Work item:
Say how many lines of the data contain "temp", and nothing more.

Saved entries
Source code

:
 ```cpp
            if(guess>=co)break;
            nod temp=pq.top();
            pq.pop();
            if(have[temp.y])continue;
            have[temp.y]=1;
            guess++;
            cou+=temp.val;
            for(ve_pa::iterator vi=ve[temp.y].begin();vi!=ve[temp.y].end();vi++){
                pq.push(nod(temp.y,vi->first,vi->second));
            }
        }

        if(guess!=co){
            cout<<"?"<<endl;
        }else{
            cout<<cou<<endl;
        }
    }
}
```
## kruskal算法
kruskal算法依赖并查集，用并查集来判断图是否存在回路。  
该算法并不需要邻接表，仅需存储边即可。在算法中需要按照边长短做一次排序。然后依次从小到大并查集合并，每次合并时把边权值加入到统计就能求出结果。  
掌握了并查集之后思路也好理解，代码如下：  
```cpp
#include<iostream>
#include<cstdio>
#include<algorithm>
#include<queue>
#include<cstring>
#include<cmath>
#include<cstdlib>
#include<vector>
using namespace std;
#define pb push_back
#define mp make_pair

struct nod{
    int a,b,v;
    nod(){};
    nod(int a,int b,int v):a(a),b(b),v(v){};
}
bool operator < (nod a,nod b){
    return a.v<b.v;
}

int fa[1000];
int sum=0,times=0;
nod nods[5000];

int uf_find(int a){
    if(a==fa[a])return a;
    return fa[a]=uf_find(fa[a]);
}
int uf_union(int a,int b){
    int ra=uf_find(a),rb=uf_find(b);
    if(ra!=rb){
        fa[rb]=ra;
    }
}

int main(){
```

Exercise output:
6